Nazım Hikmet 122 yaşında!

Nazım Hikmet 122 yaşında!
Komünist şair Nazım Hikmet'in 122. doğum günü. Peki, Nazım Hikmet kimdir? Nâzım Hikmet Ran, Türk edebiyatının önemli şair ve yazarlarından biridir. 15 Ocak 1902 tarihinde Selanik'te doğan Nâzım Hikmet'in ailesi, babası Hikmet...
Komünist şair Nazım Hikmet'in 122. doğum günü. Peki, Nazım Hikmet kimdir? 

Nâzım Hikmet Ran, Türk edebiyatının önemli şair ve yazarlarından biridir. 15 Ocak 1902 tarihinde Selanik'te doğan Nâzım Hikmet'in ailesi, babası Hikmet Bey'in Osmanlı Hariciyesi'nde çeşitli görevlerde bulunmuş Nâzım Paşa'nın oğlu, annesi Celile Hanım'ın ise Enver Paşa ile Leylâ Hanım'ın kızıdır. Annesi Celile Hanım, aynı zamanda ilk kadın ressamlarımız arasında anılan kültürlü bir kadındır.

Nâzım Hikmet'in küçük yaşlardan itibaren edebi yetenekleri fark edilir. İlk eğitimini annesinden ve mevlevi şairi olan büyükbabası Nâzım Paşa'dan alır. On bir yaşında yazdığı ilk şiiriyle dikkatleri üzerine çeker. Orta öğrenimini Galatasaray ve Nişantaşı Sultanileri'nde tamamlar. 1915 yılında Bahriye Mektebi'ne giren Nâzım, 1918'de ilk kez bir dergide şiiri yayınlanır. Ancak, İstanbul'un işgaliyle birlikte şiirleri yurtsever nitelikte olmaya başlar.

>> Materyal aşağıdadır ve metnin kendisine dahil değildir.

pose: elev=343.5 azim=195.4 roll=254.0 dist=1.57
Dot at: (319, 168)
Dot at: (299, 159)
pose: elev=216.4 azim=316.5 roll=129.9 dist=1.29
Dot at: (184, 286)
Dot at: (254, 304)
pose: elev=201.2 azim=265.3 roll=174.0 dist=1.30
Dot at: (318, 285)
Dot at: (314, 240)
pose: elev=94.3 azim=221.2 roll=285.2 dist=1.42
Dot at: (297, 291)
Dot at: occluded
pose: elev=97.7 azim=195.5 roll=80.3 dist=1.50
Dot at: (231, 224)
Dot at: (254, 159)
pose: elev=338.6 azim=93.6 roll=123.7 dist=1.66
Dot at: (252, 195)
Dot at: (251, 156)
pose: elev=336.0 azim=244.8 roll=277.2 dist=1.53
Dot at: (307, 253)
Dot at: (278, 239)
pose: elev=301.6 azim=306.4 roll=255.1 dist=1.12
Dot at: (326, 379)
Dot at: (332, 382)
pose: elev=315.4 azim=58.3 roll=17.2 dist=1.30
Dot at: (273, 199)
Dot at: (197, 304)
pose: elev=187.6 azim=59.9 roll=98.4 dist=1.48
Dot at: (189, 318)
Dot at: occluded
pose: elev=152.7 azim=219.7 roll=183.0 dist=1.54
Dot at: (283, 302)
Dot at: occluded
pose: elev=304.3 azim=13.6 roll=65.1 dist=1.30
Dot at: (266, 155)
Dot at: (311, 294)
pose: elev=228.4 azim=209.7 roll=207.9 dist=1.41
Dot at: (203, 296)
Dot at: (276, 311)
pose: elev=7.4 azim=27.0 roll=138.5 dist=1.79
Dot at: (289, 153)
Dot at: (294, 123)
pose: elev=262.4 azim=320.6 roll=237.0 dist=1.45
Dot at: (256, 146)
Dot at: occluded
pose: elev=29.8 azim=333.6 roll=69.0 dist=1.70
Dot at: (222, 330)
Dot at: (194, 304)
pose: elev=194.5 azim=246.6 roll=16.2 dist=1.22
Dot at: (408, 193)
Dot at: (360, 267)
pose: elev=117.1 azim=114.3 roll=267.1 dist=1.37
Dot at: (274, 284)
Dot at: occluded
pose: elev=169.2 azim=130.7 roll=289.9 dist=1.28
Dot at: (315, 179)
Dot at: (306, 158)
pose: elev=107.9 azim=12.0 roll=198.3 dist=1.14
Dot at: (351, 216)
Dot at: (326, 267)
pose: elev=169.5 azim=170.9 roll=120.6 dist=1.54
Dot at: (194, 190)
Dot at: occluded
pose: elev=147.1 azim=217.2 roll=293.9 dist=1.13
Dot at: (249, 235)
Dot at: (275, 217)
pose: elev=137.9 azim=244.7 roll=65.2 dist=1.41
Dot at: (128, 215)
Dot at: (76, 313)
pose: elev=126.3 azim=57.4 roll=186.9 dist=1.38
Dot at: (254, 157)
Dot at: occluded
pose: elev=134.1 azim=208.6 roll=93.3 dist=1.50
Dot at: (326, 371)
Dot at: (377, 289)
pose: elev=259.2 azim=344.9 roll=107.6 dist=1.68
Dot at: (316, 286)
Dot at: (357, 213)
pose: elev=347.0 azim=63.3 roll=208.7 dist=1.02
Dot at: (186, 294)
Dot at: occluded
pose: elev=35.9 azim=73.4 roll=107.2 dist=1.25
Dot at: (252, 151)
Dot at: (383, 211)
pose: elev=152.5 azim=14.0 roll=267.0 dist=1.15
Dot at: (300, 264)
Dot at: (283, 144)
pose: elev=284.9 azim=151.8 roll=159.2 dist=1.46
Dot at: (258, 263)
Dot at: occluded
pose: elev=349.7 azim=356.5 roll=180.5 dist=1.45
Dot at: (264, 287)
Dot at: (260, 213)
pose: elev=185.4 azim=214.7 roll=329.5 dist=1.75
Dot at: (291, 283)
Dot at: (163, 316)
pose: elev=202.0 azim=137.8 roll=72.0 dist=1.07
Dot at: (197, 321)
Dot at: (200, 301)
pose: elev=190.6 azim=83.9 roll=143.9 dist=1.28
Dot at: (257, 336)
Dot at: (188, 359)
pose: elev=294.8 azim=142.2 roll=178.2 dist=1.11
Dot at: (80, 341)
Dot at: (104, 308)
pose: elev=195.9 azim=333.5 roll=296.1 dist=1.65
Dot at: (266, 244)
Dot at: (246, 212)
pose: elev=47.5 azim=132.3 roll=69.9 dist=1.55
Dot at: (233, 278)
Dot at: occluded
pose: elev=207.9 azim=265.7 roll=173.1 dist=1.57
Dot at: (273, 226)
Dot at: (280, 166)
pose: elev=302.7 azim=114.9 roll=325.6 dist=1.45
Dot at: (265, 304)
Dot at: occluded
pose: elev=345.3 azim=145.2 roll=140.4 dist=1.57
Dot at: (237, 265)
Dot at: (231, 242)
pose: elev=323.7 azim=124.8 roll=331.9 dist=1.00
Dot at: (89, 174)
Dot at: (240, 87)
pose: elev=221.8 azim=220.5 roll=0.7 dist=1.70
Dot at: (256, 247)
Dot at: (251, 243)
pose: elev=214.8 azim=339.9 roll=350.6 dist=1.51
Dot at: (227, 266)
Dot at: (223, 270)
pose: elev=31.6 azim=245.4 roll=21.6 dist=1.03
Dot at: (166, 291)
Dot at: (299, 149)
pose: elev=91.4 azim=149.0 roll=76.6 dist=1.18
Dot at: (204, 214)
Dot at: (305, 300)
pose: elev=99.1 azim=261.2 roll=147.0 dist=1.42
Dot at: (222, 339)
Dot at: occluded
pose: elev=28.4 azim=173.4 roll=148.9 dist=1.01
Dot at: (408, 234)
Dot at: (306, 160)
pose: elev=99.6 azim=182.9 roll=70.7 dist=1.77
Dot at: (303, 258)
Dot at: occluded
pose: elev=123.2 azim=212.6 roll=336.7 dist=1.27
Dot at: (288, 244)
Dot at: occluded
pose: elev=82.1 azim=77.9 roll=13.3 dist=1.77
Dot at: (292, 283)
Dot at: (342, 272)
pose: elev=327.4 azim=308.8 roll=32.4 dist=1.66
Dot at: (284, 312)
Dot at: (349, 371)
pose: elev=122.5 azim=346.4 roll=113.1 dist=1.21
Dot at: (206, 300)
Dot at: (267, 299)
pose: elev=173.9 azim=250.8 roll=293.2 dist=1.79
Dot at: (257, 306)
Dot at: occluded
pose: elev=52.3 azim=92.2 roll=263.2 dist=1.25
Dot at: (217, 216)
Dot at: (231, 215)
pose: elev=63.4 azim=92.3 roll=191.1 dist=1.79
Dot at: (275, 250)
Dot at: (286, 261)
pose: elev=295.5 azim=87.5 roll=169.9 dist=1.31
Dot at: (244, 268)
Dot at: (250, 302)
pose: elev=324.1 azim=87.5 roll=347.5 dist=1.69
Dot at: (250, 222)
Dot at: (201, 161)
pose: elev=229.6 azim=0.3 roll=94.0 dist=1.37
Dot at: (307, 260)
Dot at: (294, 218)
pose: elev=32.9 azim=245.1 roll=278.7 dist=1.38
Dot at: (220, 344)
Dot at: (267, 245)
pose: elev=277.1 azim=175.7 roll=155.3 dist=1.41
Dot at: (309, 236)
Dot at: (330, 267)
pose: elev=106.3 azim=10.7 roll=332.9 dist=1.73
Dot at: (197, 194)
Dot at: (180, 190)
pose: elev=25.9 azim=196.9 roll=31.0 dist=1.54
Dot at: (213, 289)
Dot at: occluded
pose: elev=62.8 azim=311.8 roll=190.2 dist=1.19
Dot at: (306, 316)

Tahir olmak da ayıp değil Zühre olmak da

hattâ sevda yüzünden ölmek de ayıp değil,

bütün iş Tahirle Zühre olabilmekte

yani yürekte.

Bahriye Mektebi'nden üç ay kala bir hastalık nedeniyle ayrılan Nâzım Hikmet, Anadolu'ya geçer ve Ankara Hükümeti'nin görevlendirmesiyle Bolu'da öğretmenlik yapar. Daha sonra iki kez Moskova'ya gider; birincisi ihtilali tanık olarak, ikincisi ise küreğe konulma cezasının ardından zorunlu bir göçmenlik sürecinde. Bu dönemde Doğu Emekçileri Komünist Üniversitesi'nde eğitim alır.

Ben diyorum ki ona:

- Kül olayım

Kerem

gibi

yana

yana.

Ben yanmasam

sen yanmasan

biz yanmasak,

nasıl

çıkar

karan-

-lıklar

aydın-

-lığa..

1928'de Türkiye'ye dönen Nâzım Hikmet, ceza Yasası'ndaki değişiklik nedeniyle kısa bir süre cezaevinde kalır ancak serbest bırakılır. Eserleri çeşitli gazete ve dergilerde yayınlanır, kitapları basılır. Politik ve entelektüel faaliyetlerde aktif bir rol alır. Ancak, Nâzım Hikmet'in etkileyici gücü, onu sık sık gözaltına alınmaya ve yargılanmaya götürür. Düzmece davalarla geçen on yedi yılının ardından, 1950 yılında ulusal ve uluslararası düzeyde düzenlenen kampanyalar sonucunda çıkarılan Genel Af Yasası ile serbest kalır.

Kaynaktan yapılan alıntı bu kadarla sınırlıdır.